Password strength matters when hashes are public (like in classic Unix non-shadowed /etc/password files). Well, that's a bad idea, which is why we have shadowed password files. Shadowed password files may as well store passwords in cleartext; if those passwords are not reused anywhere, the situation is safe. Anyone who can see the cleartext is already root. If those cleartext passwords don't work on any other system, they are worthless to the attacker.

Thus password strength --- all the fussing with how we properly store passwords with a decently strong hashing function and salting --- is just a fallback strategy to protect password re-users.

[royce]

> Shadowed password files may as well store passwords in cleartext; if those passwords are not reused anywhere, the situation is safe

Wait, what?

If they were randomly generated and of sufficient length, yes.

If they weren't randomly generated, even if not exactly reused, they are very likely to reveal the psychology of that user's password selection habits. This is of definite value to a focused attacker. Not only could it inform guessing passwords on other systems, it could also inform guessing that user's _next_ password on _this_ system.

> They don't need to crack your password to gain any more access to that same site.

Just because they have the hashes doesn't mean that they have other access. Hash lists are bought, sold, traded, and stolen all the time. Someone who possesses that particular hash may be multiple hops away from the group that originally acquired them.

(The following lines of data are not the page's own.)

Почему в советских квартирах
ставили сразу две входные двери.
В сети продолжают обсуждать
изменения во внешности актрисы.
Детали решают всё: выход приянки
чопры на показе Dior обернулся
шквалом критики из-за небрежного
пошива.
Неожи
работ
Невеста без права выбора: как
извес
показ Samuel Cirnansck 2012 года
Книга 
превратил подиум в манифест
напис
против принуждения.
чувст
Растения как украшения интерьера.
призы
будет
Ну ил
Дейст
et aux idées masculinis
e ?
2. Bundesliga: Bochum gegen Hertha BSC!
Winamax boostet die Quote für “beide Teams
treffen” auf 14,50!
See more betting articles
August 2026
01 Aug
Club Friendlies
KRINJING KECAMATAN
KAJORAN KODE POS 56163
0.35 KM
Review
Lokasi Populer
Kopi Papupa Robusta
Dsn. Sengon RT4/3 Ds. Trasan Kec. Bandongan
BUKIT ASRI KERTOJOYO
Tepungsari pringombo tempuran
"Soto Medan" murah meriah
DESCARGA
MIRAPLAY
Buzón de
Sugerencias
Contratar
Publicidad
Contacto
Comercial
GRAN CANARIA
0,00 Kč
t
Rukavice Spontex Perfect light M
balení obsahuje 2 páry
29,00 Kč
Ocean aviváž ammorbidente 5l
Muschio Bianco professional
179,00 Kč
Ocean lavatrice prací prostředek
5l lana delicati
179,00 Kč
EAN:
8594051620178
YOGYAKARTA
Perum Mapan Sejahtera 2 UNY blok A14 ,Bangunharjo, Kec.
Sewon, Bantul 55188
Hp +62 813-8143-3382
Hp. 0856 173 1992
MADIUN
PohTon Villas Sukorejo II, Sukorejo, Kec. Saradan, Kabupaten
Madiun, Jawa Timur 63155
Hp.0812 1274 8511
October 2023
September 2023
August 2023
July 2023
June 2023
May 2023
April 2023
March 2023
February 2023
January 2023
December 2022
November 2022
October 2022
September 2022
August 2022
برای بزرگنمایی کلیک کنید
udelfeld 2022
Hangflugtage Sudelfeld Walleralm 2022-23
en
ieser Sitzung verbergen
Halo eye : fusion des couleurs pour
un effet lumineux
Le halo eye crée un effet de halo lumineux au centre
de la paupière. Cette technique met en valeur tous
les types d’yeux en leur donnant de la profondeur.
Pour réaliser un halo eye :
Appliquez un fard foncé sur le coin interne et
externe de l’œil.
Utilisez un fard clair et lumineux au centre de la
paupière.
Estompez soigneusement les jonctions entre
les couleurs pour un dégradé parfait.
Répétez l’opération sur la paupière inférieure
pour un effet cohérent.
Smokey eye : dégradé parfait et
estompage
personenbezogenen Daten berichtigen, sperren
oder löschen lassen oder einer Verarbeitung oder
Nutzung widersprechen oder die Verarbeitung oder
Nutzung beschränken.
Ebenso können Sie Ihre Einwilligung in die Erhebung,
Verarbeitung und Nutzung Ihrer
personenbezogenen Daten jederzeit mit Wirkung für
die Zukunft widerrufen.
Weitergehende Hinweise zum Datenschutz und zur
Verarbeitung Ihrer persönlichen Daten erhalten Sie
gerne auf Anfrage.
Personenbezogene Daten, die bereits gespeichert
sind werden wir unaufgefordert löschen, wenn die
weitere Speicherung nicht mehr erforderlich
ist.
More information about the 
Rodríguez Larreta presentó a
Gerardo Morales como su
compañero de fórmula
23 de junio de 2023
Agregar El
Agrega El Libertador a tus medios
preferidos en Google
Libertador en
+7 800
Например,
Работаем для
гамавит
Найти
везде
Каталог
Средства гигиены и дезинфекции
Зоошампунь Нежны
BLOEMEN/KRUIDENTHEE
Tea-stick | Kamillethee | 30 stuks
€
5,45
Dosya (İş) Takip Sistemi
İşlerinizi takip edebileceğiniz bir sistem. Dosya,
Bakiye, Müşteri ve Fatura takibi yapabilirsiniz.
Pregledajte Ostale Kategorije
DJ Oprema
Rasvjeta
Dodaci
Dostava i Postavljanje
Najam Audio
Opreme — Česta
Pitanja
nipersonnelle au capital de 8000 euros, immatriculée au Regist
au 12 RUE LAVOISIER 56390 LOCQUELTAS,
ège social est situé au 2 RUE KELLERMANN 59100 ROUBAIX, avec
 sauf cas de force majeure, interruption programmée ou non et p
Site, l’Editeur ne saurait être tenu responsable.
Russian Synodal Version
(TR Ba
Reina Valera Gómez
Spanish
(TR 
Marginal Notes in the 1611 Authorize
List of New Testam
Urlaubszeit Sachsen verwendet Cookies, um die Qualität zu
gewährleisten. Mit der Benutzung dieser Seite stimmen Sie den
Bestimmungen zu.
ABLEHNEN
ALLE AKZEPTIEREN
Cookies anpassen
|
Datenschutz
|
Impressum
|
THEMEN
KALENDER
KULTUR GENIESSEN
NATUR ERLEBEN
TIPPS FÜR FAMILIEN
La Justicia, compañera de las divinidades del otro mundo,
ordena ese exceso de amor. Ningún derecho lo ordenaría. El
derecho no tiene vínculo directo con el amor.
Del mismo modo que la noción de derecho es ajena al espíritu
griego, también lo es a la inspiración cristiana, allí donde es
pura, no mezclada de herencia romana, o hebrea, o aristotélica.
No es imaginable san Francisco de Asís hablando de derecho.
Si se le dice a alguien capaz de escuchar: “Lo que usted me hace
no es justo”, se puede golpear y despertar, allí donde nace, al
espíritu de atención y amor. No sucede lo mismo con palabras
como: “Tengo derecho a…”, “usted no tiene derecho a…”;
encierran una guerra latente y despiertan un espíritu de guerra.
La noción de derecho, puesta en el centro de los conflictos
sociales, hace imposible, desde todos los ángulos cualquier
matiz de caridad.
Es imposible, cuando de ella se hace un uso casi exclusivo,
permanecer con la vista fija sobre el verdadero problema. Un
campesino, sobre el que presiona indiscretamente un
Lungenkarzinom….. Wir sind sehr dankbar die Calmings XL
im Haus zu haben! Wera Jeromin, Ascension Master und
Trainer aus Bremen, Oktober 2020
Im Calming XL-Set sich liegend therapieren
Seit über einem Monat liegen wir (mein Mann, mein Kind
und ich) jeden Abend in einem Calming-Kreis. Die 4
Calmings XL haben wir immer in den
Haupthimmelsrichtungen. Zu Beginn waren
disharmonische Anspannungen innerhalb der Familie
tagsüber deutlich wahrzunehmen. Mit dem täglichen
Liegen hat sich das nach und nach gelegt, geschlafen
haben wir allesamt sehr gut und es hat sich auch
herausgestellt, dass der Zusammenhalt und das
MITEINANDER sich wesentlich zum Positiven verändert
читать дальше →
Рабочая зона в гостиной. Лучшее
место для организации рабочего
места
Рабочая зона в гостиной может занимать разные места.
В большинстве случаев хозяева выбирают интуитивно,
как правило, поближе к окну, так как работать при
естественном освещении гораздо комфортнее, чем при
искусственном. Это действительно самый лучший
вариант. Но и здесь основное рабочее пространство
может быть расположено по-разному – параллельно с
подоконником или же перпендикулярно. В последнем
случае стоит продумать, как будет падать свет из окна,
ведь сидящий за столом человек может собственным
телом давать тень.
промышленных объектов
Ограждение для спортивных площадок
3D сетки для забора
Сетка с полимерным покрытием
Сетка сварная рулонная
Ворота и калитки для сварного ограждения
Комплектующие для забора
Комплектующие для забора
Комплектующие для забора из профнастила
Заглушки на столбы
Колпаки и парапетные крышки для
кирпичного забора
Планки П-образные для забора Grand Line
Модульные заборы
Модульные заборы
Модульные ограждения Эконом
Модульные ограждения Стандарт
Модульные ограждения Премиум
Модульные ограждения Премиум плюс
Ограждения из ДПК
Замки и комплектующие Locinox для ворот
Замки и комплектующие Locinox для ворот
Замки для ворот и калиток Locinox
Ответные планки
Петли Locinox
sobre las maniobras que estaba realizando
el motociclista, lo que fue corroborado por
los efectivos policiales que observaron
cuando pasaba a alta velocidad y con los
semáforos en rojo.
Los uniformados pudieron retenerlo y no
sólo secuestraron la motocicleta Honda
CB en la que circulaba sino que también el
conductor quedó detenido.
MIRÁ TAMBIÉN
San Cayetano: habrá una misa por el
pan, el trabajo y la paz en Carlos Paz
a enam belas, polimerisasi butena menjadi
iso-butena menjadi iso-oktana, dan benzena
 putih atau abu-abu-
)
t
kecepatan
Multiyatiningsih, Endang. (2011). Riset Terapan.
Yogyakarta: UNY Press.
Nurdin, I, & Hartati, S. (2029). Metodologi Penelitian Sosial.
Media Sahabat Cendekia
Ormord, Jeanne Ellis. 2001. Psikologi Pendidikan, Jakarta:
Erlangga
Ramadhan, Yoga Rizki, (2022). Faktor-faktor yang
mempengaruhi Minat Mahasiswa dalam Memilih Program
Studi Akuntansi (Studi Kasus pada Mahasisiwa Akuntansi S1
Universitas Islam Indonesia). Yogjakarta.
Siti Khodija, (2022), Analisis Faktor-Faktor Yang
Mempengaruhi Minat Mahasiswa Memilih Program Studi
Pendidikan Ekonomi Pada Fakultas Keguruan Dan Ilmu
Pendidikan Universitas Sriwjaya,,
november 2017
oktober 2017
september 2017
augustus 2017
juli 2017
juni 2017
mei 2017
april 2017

Also, just because the database layer that the passwords are stored in is owned, does not mean that a particular target level of access has been acquired. Password storage can be abstracted into an entirely standalone subsystem, for which knowing, say, an admin of that system's password would be quite valuable.

[kazinator]

It means that suppose the attacker can look in /etc/shadow (due to having root privs) and sees, in plain text, that the password of user "bob" is "correct-horse" (not anything fancy like "correct-battery-horse-staple"). But Bob doesn't use that password anywhere else. So what good is that piece of information to the attacker? On this system, attacker can just "su bob". On systems where attacker is not root, "correct-horse" doesn't get into bob's account.

[kazinator]

> If they were randomly generated and of sufficient length, yes.

What does that buy you, if they are in plain text?

(Well, randomness quasi-guarantees that they are not re-used; I covered that.)

If we have passwords in plain text, issues about length related to cracking hashes is moot; the cracking that still matters is someone guessing at the login prompt, where we can lock out accounts after N attempts.

[royce]

> What does that buy you, if they are in plain text?

Nothing. That's why I was agreeing with you for that subset.

But N may be smaller than you might think, when frequency data is also supplied by the API.

https://gist.github.com/roycewilliams/60b77640a962125b04ae67...

[royce]

What about the other case - when they're not random, but also not reused ... such that the psychology of the user's password-selection methodology might be exposed?

[kazinator]

If you have a password selection methodology that you do not change when hashed passwords are compromised, then it doesn't help you. The methodology will be uncovered once the password is cracked, even if that specific password doesn't itself work anywhere anymore. It's somewhat better if the methodology is discovered later than earlier, I suppose.

[kazinator]

> Hash lists are bought, sold, traded, ...

All only possible after the horse has escaped the barn.

> Someone who possesses that particular hash may be multiple hops away from the group that originally acquired them.

But if the hash is for a password that was only used on the original compromised system, it is useless, even if the password is recovered.

[royce]

Just because the horse is out of the barn doesn't mean that the owner of the barn knows about it yet.

[kazinator]

Right! So (from the perspective of the password alone) the owner doesn't have to care if that password is used only on that site where the horse has left the barn.

If the password is used on other sites, then of course all that protects them its strength relative to the compute resources thrown at it, relative to the time between the breach and discovery.

(From other perspectives, the user does care: like their credit card number was stolen and is being misused.)